DivestNMU closes Earth Week with guest speaker and climate march


EARTH WEEK— DivestNMU’s climate march will end at Cohodas Hall with speakers and informational tables. Ryley Wilcox/NW

Ryley Wilcox, Staff Writer

DivestNMU, a student organization demanding the university pull investments out of fossil fuels, will host a guest speaker and a climate march to close out the 8th Annual Anderton’s Earth Week at NMU.

The Annual Anderton’s Earth Week honors the memory of the late professor, John B. Anderton (1964-2014), who was a member of the Earth, Environmental and Geographic Department at NMU, and served as the department head from 2008 to 2011. 

Gracie Brett, a co-director of DivestEd, a national organization for divestment for higher education, and college and university campuses, speaks Thursday at 7 p.m. in Jamrich 1311.

“I asked her to talk as if someone knew nothing about divestment because I think there are a lot of people at NMU who don’t understand divestment at all and I want to clear up some misconceptions about it,” said Molly Miller, club member and junior social work major.

A Climate Action March takes place at noon Friday. Marchers will meet at the Wildcat Statue and march to the Cohodas Building with speakers and informational tables following at 2 p.m.

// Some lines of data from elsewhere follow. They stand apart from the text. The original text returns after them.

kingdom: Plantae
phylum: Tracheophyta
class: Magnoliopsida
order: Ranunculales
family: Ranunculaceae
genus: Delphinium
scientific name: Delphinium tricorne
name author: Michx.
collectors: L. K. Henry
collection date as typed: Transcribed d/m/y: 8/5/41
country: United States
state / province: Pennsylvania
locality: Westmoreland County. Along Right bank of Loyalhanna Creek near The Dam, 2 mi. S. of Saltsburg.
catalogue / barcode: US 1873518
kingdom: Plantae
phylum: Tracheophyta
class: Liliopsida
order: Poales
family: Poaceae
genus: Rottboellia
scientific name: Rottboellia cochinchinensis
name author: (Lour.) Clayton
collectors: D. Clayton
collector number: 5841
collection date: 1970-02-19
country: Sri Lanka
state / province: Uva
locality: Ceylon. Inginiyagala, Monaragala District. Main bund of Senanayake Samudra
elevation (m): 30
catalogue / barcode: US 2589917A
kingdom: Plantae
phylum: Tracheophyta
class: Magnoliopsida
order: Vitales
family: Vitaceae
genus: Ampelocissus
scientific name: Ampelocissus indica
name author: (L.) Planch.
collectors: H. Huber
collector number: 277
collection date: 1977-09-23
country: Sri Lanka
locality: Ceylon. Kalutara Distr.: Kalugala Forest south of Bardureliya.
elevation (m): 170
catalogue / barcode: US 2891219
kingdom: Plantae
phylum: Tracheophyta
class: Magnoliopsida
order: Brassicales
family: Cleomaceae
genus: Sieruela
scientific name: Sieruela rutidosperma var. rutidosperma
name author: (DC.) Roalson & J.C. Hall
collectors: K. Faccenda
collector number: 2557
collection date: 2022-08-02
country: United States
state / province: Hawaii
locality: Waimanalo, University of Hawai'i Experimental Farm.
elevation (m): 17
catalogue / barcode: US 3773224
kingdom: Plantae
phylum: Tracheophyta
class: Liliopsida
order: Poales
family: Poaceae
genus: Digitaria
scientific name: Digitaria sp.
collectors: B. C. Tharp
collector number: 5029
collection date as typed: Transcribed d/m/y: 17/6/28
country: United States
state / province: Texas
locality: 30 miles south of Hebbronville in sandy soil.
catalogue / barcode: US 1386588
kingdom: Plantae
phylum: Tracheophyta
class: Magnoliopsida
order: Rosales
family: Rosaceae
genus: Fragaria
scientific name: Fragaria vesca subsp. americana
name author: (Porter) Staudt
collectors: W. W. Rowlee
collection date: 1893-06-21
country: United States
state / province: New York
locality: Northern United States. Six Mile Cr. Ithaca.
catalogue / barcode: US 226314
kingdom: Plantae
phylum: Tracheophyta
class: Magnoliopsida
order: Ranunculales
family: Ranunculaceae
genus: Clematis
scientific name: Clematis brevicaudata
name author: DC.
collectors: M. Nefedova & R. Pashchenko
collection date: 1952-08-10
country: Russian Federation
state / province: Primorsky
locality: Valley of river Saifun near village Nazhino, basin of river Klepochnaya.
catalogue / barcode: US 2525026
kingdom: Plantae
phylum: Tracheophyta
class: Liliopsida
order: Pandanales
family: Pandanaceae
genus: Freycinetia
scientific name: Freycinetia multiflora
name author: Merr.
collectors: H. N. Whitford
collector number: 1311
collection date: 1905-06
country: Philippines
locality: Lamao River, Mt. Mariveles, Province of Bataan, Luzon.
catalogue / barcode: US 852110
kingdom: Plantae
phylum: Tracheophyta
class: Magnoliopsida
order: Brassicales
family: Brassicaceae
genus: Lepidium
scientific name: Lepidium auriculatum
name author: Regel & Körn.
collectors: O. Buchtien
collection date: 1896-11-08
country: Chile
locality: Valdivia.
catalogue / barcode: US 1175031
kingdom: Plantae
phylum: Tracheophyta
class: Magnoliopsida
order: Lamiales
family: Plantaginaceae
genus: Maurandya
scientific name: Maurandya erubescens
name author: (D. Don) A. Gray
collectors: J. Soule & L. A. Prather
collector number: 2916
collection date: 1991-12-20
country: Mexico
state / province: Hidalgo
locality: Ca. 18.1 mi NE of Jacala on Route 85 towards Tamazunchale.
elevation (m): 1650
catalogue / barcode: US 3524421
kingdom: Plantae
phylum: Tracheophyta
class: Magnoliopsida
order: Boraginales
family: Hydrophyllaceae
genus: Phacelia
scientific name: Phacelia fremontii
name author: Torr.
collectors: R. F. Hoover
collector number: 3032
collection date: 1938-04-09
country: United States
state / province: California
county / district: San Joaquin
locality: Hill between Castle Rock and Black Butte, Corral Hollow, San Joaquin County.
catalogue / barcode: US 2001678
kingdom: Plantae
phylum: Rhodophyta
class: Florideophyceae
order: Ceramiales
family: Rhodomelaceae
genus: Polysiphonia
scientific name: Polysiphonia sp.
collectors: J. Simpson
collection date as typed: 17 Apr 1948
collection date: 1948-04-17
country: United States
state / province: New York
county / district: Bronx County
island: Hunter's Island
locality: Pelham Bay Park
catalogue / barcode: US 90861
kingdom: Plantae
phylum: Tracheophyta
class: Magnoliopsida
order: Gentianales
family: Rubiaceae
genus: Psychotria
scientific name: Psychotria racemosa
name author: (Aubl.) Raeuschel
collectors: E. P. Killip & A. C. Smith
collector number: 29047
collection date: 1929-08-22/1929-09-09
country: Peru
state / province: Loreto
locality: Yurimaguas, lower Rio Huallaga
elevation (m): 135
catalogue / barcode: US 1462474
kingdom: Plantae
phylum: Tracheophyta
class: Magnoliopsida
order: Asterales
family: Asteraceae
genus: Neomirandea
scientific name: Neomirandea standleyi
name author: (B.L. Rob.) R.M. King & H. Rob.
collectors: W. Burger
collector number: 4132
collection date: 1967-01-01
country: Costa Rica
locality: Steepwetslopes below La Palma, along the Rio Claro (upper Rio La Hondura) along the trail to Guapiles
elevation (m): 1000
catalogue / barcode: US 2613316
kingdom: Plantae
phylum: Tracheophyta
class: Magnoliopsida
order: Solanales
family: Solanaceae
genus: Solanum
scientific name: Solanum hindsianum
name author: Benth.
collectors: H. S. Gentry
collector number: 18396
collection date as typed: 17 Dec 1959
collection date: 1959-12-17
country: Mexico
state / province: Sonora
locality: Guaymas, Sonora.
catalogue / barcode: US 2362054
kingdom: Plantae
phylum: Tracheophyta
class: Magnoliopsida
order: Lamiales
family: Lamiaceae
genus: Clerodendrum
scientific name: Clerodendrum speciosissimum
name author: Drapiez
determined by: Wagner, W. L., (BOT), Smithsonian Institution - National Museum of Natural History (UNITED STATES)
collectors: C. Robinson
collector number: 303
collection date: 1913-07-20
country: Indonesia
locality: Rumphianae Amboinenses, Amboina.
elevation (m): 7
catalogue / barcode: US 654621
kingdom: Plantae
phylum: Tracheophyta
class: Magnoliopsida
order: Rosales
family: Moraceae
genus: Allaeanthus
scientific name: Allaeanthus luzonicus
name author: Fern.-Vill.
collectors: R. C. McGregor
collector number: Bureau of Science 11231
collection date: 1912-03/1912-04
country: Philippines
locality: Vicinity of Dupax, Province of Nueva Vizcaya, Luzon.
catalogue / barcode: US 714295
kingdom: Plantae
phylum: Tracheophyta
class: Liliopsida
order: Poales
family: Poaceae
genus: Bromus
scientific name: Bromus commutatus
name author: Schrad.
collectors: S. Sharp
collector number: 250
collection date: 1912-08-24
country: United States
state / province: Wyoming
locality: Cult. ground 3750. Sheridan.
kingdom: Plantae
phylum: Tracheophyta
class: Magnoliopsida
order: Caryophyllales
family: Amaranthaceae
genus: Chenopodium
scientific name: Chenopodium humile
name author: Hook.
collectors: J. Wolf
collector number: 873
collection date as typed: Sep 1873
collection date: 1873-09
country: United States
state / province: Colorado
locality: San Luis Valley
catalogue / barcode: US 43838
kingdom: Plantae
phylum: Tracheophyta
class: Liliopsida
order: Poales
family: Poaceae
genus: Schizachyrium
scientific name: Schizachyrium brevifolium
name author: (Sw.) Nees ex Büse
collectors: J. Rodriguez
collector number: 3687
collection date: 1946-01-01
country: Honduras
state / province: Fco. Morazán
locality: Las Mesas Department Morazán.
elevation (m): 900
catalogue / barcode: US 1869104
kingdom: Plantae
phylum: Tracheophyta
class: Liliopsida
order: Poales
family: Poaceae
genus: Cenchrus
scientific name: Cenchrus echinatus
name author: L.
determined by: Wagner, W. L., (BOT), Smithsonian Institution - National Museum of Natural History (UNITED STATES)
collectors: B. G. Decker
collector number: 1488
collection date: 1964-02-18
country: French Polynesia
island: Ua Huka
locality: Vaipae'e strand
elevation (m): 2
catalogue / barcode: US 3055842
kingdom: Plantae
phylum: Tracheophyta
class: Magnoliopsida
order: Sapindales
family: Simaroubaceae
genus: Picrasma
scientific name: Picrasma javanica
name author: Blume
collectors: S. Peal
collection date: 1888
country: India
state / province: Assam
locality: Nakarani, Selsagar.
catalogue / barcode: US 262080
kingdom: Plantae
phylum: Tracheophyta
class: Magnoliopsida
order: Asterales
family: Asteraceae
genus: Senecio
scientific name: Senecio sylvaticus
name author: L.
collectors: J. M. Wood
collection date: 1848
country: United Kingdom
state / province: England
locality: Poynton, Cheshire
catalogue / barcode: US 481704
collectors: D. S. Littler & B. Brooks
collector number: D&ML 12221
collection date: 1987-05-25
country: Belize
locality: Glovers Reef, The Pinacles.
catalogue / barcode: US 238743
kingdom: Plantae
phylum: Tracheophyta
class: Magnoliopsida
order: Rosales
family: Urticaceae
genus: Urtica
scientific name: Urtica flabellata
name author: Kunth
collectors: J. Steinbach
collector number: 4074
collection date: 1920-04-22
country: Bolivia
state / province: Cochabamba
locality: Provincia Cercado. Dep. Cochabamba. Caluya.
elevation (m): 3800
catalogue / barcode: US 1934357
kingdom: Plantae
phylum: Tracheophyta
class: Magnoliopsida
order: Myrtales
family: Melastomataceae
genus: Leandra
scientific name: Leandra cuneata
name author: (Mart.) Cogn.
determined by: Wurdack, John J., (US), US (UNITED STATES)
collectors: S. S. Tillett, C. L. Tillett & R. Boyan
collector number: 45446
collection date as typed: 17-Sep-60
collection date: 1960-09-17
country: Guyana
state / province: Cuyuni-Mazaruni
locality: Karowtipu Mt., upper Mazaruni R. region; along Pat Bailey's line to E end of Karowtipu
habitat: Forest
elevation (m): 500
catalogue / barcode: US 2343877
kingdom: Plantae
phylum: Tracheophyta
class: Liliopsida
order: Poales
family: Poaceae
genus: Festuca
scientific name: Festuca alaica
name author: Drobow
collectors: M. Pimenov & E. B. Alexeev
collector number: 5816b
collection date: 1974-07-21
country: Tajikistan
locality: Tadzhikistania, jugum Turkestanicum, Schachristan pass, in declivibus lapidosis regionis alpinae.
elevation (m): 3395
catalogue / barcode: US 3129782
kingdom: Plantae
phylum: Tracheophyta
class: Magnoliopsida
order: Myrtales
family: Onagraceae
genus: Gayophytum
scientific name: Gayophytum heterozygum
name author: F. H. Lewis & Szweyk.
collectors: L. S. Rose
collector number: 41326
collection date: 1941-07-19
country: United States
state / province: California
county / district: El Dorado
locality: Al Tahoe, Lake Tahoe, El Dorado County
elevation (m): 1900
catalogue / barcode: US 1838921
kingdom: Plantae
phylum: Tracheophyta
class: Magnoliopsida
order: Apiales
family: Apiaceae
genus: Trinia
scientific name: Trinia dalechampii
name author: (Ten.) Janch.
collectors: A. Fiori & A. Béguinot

The student organization originally started out as a subgroup of the EcoReps named “divestment.” The group quickly grew and is now its own organization with separate meetings and members, said Miller.

 “Our focus is trying to get NMU to commit to freezing all future investments in the fossil fuel industry, and eventually phasing out all current investments in the fossil fuel industry,” said Miller.

Zoe Tardy, club member and senior environmental science major, said that money that comes into the university is put into the stock market via mutual funds. These funds may be invested into fossil fuel companies or parent companies that are involved in natural resource fossil fuel extraction.

“One way or another, the university is directly or indirectly invested in the destruction of our planet by having these funds going toward these companies that are doing wrong,” said Tardy.

DivestNMU has been developing a proposal since October 2021 to encourage the university to phase out all their investments in fossil fuels by 2028 with at least 50th% phased out by 2025 and 15% divested into low carbon and green funds, said Miller.

“I had some questions like how do you think the university can afford this? And I was like, well, I don’t see how they can afford not doing this,” said Miller. “Over the last 10 years, our economic report and the heat map show we’ve lost the most money from oil and gas.”

Another goal of DivestNMU and the university is to go carbon neutral, said Maggie Bailey, club member and junior environmental science major.

“In order to be carbon neutral, they have to divest. So having the student body be aware of that I think is really important and gaining momentum for this will mean hopefully it gets carried out soon here,” said Bailey.

In the past, the student organization has put together informational tables in academic buildings and petitions to garner support from students, said Bailey.

In addition to environmental sustainability, DivestNMU promotes both social and environmental justice, said Tardy.

“You can’t have environmental sustainability without talking about environmental justice,” said Tardy. “And you can’t talk about environmental justice, obviously, without talking about social justice.”

As individuals, students can only do so much to halt the climate crisis, said Tardy.

“A lot of times when we’re thinking about sustainability, we talk about people who go vegan and ride their bikes and recycle,” said Tardy. “And those things are all really important, but at the same time, you can only go so far down the path of personal sustainability.”

Miller said she thinks the key to making improvements in the climate crisis are done via collective action and institutional change, such as asking the university to divest.

To the members of DivestNMU, attending events like the climate march is a no-brainer, said Tardy.

“Why wouldn’t you? This is our planet and we are the young people today, who will be the elderly people suffering the consequences of this in the future if we don’t participate in things like this,” said Tardy.

This week, DivestNMU also organized a poster-making event in the Olson Library on Tuesday and an Earth Week Fair in Jamrich Hall on Wednesday.

“I just think if you care about the Earth, if you care about your future, these are events that you should attend,” said Bailey.